I don't know if the video will make this point,  but there is no hose.   I am pretty sure energy from a utility goes through a bunch of step-up and step-down transformers, which means there is no hose continuity.   Only field continuity.   

 

Edited by TheVat
Cwocntjr
Posted
4 hours ago, TheVat said:

I don't know if the video will make this point,  but there is no hose.   I am pretty sure energy from a utility goes through a bunch of step-up and step-down transformers, which means there is no hose continuity.   Only field continuity.   

 

My knowledge of the underlying theory is surely weak, however I note the original post posited a simple DC circuit, without transformers. Energy crossing between coils isn't the same thing.

If electrons don't shift around then how does energy in a DC circuit flow? Or AC without any moving of electrons back and forth? How do capacitors work if there is no accumulation (or absence) of electrons?

I will have a view of the video - although I'd prefer the OP had a summary of what it says.

Posted

One objection I have is the suggestion that the fields are propagating well away from the wires.

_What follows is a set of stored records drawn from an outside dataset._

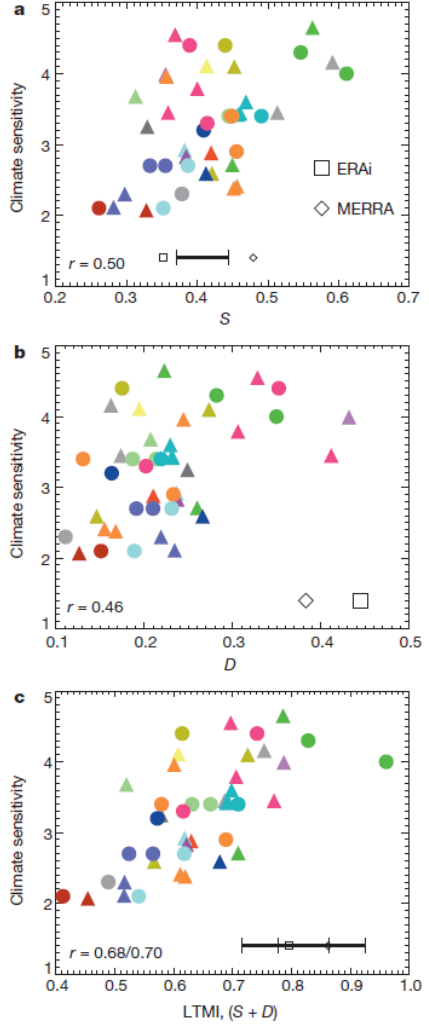
Figure 13. Scatterplot of S (a) , D (b) and LTMI (the sum of S and D ) (c) on the abscissa and the equilibrium climate sensitivity (on the ordinate) from 43 CMIP3 (circles) and CMIP5 models (triangles). Symbol colour identifies the modelling centre of origin. Linear cor- relation coefficients are given in the lower left corner of LTMI with the equilibrium climate sensitivity and the total system feedback, respectively. Two observational estimates for LTMI with error bars are shown on the abscissa, with central values indicated by the un- filled square and diamond. Reprinted from Sherwood et al.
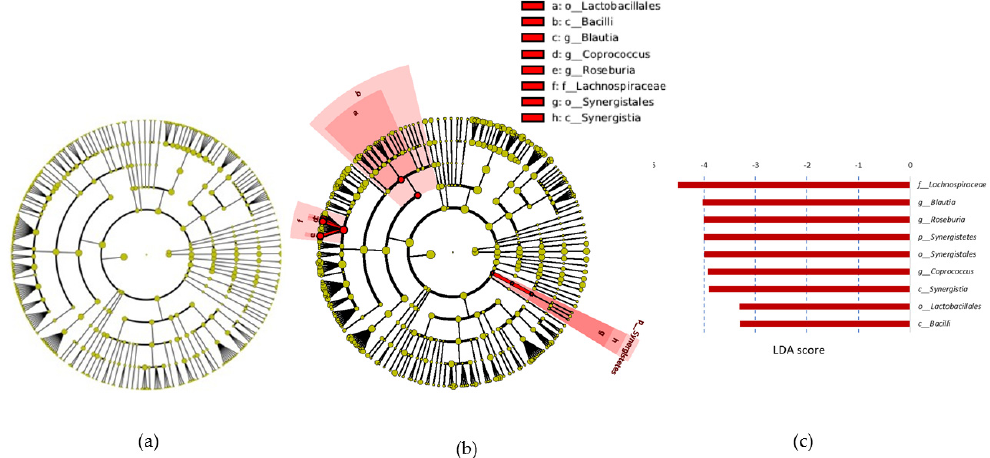
Figure 1. Cladograms and LDA (Linear Discriminant Analysis) score generated by LEfSe (Linear Discriminant Analysis Effect Size) indicating differences in bacterial taxa after CHO (maltodextrin group) and PRO (protein group) supplementation. The central point represents the root of the tree (bacteria), and each ring represents the next lower taxonomic level (phylum through genus). The diameter of each circle represents the relative abundance of the taxon. Red indicates those bacterial taxa that were significantly less abundant after 10 weeks of PRO supplementation. ( a ) Differences in bacterial taxa between (t0) and (t10w) in CHO group; ( b ) differences in bacterial taxa between (t0) and (t10w) in PRO group; ( c ) PRO LDA score; only the taxa meeting a significant LDA threshold value of >2 are shown. The PRO ‐ reduced taxa are indicated with a negative LDA score.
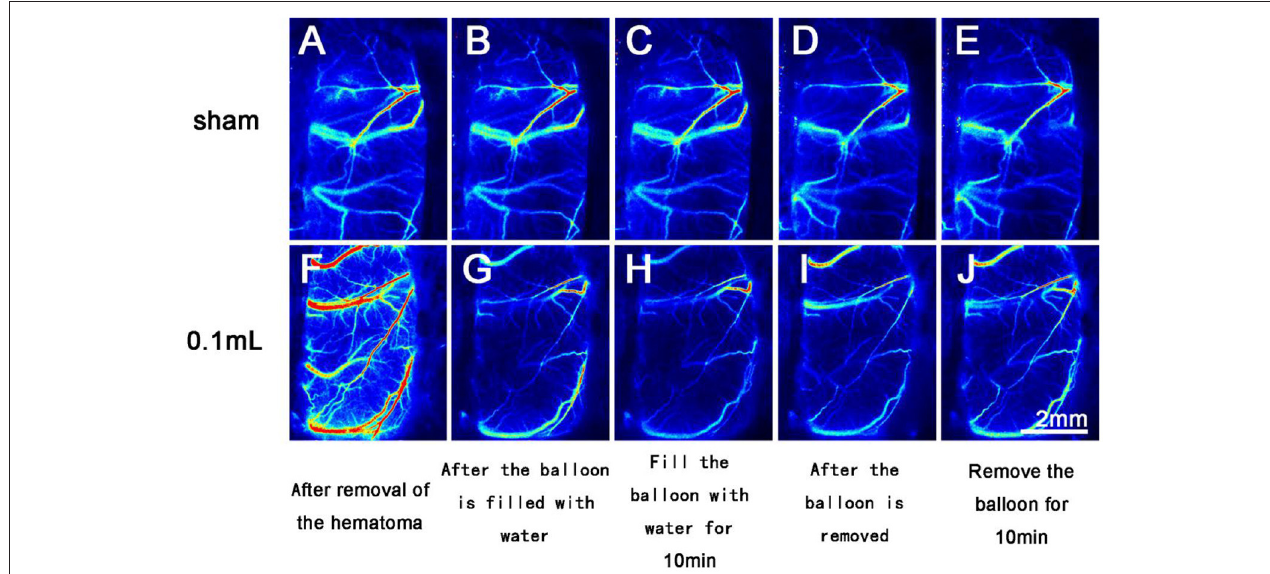
FIGURE 5 | Laser speckle imaging of cerebral arterial and venous blood flow on the side with the brain bulge. (A–E) The cerebral surface blood flow of rats in the Sham group remained basically unchanged throughout the 40min after hematoma removal. (F–J) The cerebral surface blood flow of rats in the 0.1ml group decreased significantly after balloon filling and brain tissue swelling but gradually recovered after balloon removal.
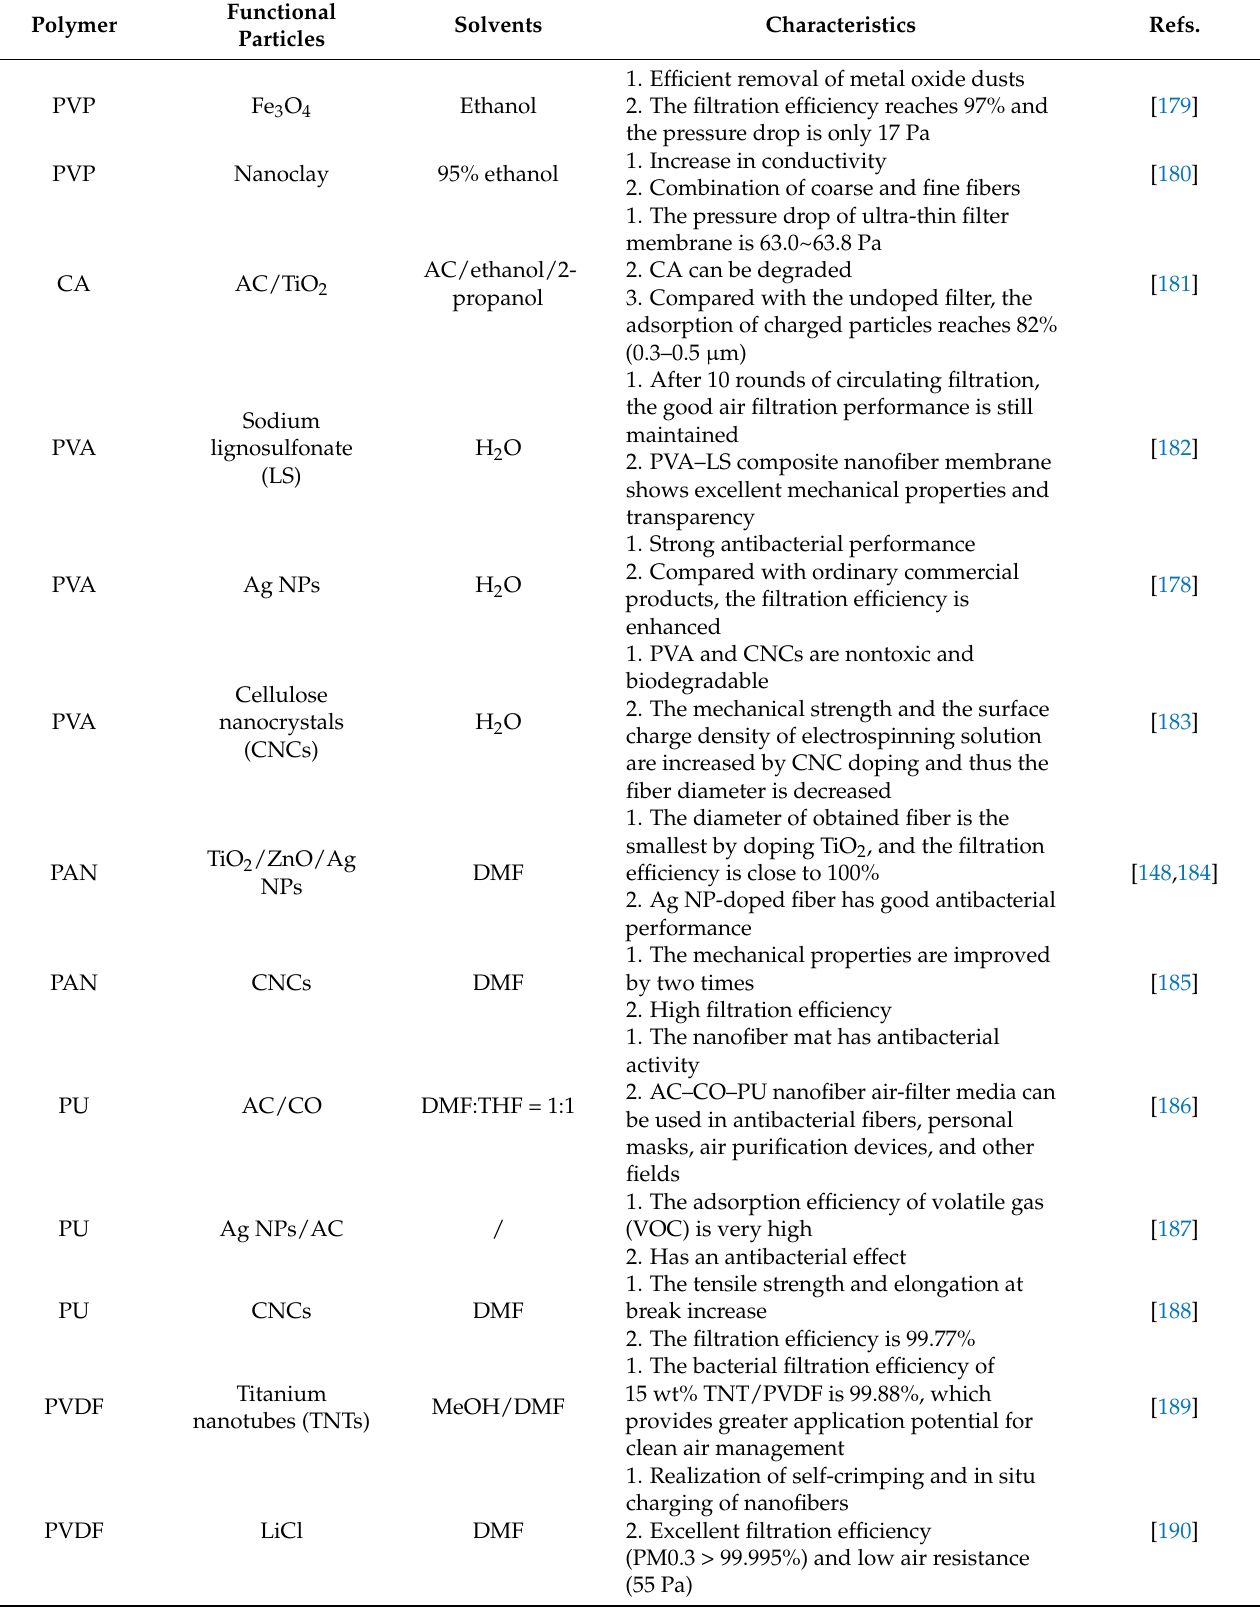
Table 4. Electrospun filter materials doped with functional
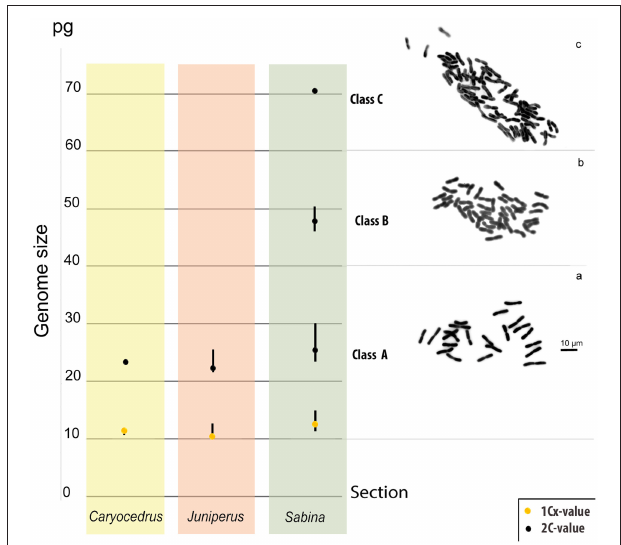
FIGURE 1 | Genome size (2C-values, represented by black dots) classes in Juniperus and their unequivocal relationship with the chromosome number. Class A represents the range of genome sizes for all diploid species confirmed by published chromosome numbers. Class B represents the range of genome sizes for all tetraploid species confirmed by published chromosome number. Class C represents the genome size of the only hexaploid species so far reported (i.e., J. foetidissima ). (A) Chromosomes of the diploid J. excelsa (our data); (B) chromosomes of the tetraploid J. thurifera (reproduced from Vallès et al., 2015), and (C) Chromosomes of J. foetidissima confirming its hexaploid status (our data). Monoploid genome size (1C x -values, represented by yellow dots) of the three sections were also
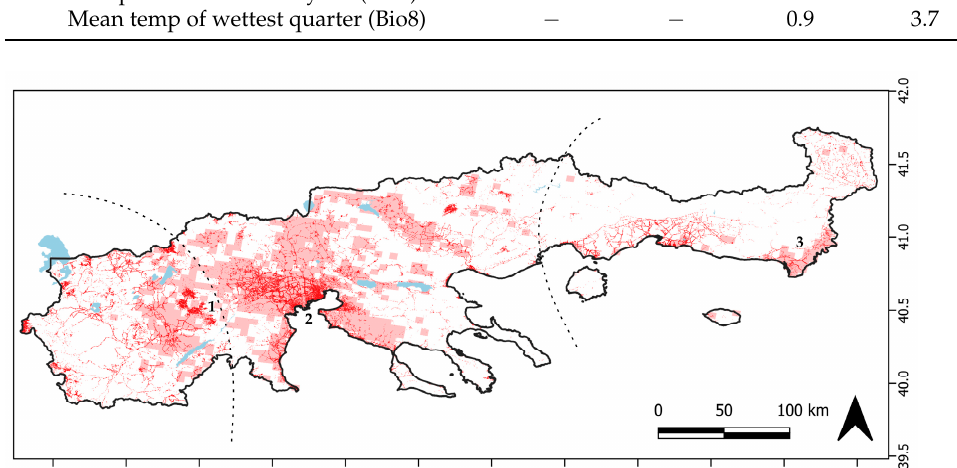
Figure 2. Map of Spermophilus citellus current habitat availability (dark red, resolution 100 m) and habitat suitability (light red, resolution 4.5 km) across the species’ historical range. The dashed lines separate the three sub-populations (Western Macedonia, Central Macedonia, and Thrace), while the numbers indicate the main available habitats of the species in ( 1 ) Mount Vermio, ( 2 ) Axios River valley and eastern Thessaloniki, and ( 3 ) Delta Evros River.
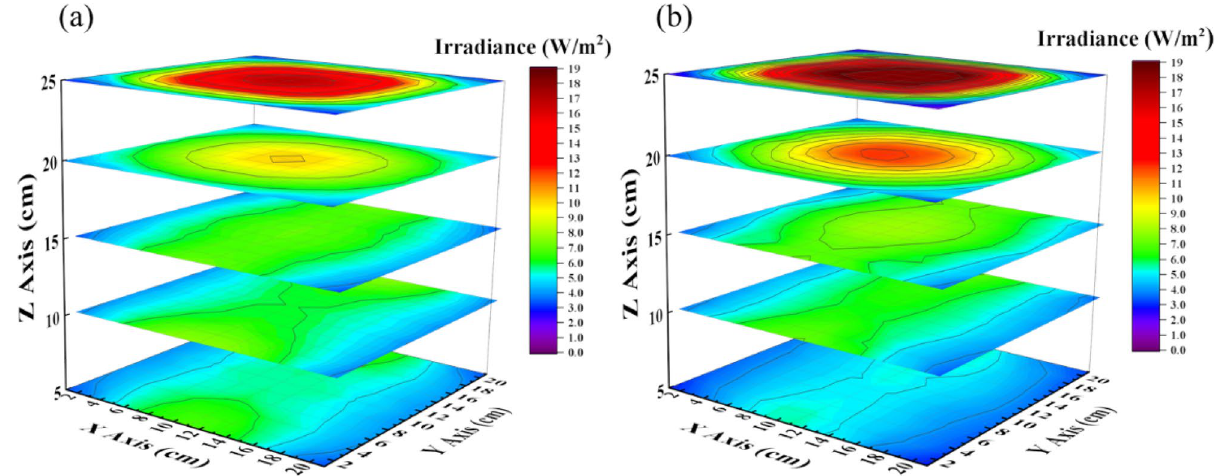
Figure 5. The light pattern of the section at different positions in ( a ) simulation, and ( b ) experiment; the section receive light from the top surface illuminating downwards and from the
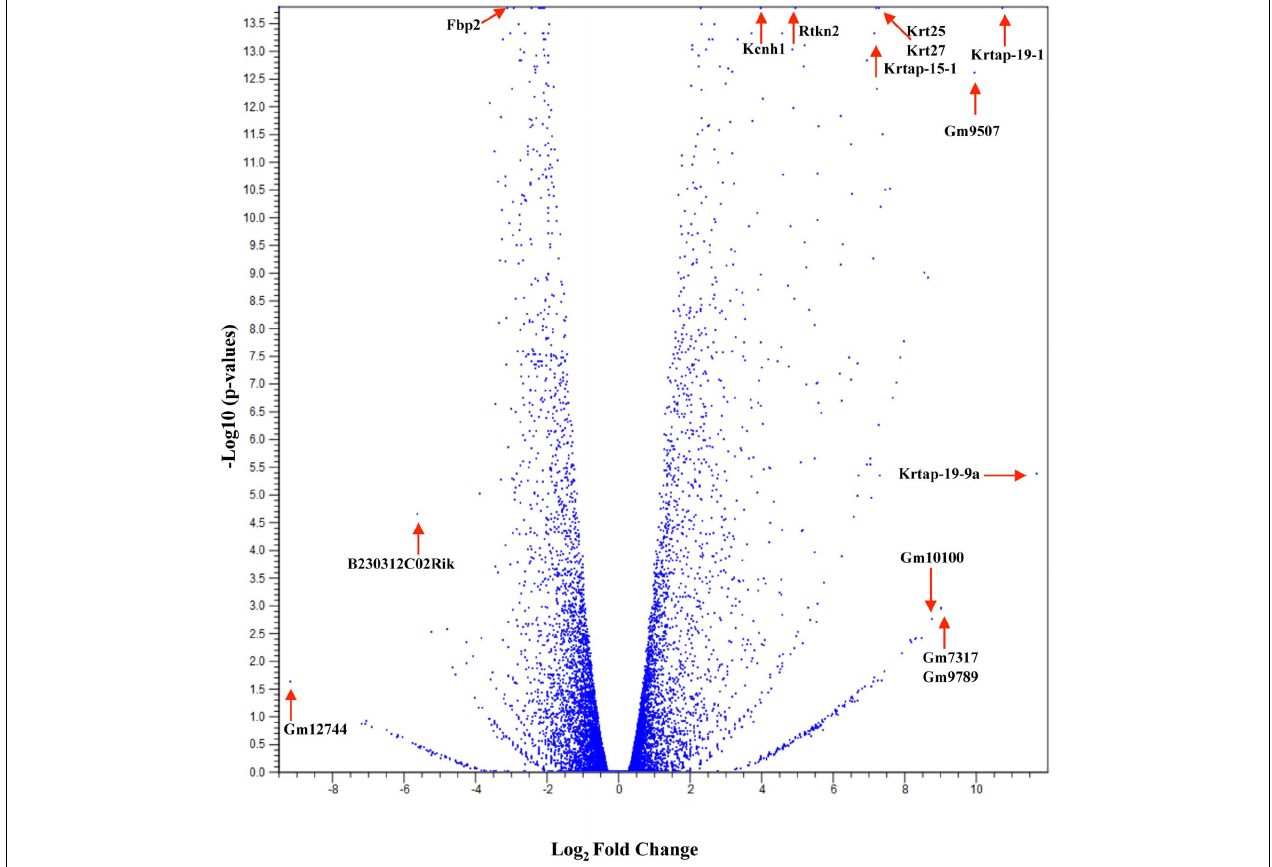
FIGURE 3 | Overall cutaneous gene expression changes in IL-6-deficient versus C57BL/6 control skin. Total RNA was isolated from untreated C57 and IL-6KO (KO) normal skin samples and subjected to transcriptome analysis by MiSeq ( n = 6/experimental group). Volcano plot comparing gene expression levels in terms of log 2 fold change versus significance in both group comparisons. The y -axis corresponds to the mean expression value of log 10 ( p -value), and the x -axis displays the log 2 fold change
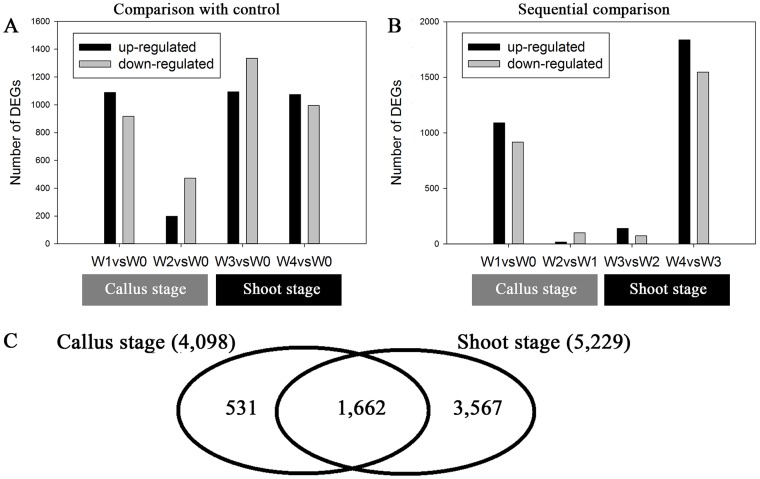
Histogram and Venn diagram of DEGs during in vitro organogenesis.Differential expression was calculated by comparison with the pre-induction stage (control) (A) and with the prior sampling point (B). The DEGs were identified using DESeq. The Venn diagram shows specifically or commonly expressed DEGs during the callus and shoot stages (C).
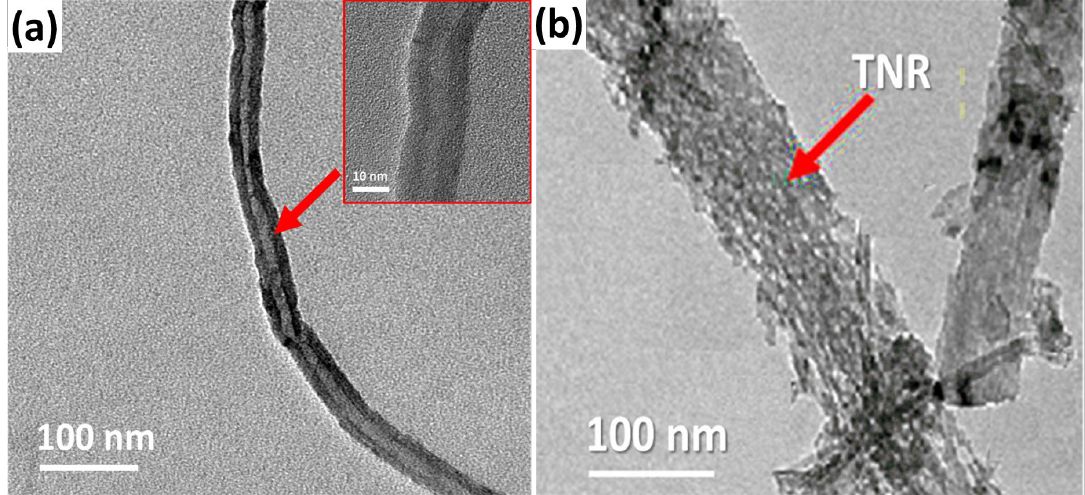
Figure 2. TEM pictures of ( a ) the CNTs and the ( b ) TNR/CNT nanocomposite.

But those fields drop off with distance, and radiate in directions away from the load; they don’t turn around like they’re homing in on the light bulb.

Also: What if you send the wire into a volume that’s encased by a magnetically shielding conductor? The parallel E field would be shielded as well. 

So yes, the energy is contained in the fields - you could calculate the KE of the electrons and see e.g. that 1 Coul of charge with V = 1V, moving at ~1mm/sec, does not have anywhere close to 1 Joule of KE - but these fields can’t be out in random open space

Posted (edited)

I felt that the video, whilst strictly correct in one sense, was disingenuously hiding some things, whilst making too much of a meal of others.

In this respect and bearing in mind @Phi for All's recent comment favouring the written word over videos:

References to a transatlantic telegraph cable bears little relation to the working of a power supply cable and could have been omitted.
It was unjustifiable showmanship.

Whilst they did say that the battery and the light were 1 metre apart, they di nothing to bring that out, except at the end in a smart alec, aren't we clever kind of way.
They failed to mention the fact that the disparity in the length of the supply and return conductors was so large  at 1 : 300,000,000.
I can't think of any normal power supply connections with such a ratio. Much closer to 1 : 1 would be the norm.

So an interesting bit of electrophysics would have been to analyse for two cases, the one they showed and one with both conductors at 300,000,000 metres in length.

All in all I prefer the more measured discussion of the topic by Francis Sears (MIT) in his famous book 'Electricity and Magnetism'.
Francis also make very clear the distinction between potential and emf.

 

 

Edited by studiot
Posted

At first glance, I didn't find any error in the video. Although some things could be stated more precisely (and I agree with Studiot that the reference to telegraph cable only blurred the explanation).

For those who like to think in more common terms, just note that such a wire loop would have a very large inductance (back-of-envelope calculation, something over 700 Henry), so it is sure (as they also said) that the voltage at the lamp would raise slowly (that is, the first effect at the lamp will be at roughly 1/c time, but it will take much longer for the thing to settle).

I would also comment that if wires are arranged in some other way, the result could be different. For example, if both wires (plus and minus) are not separated away from each other, but are closely packed inside a long cable that goes very far away and then returns to the lamp (or especially if a coaxial cable is used), the lamp will only start lighting much later (considering a somewhat idealized case).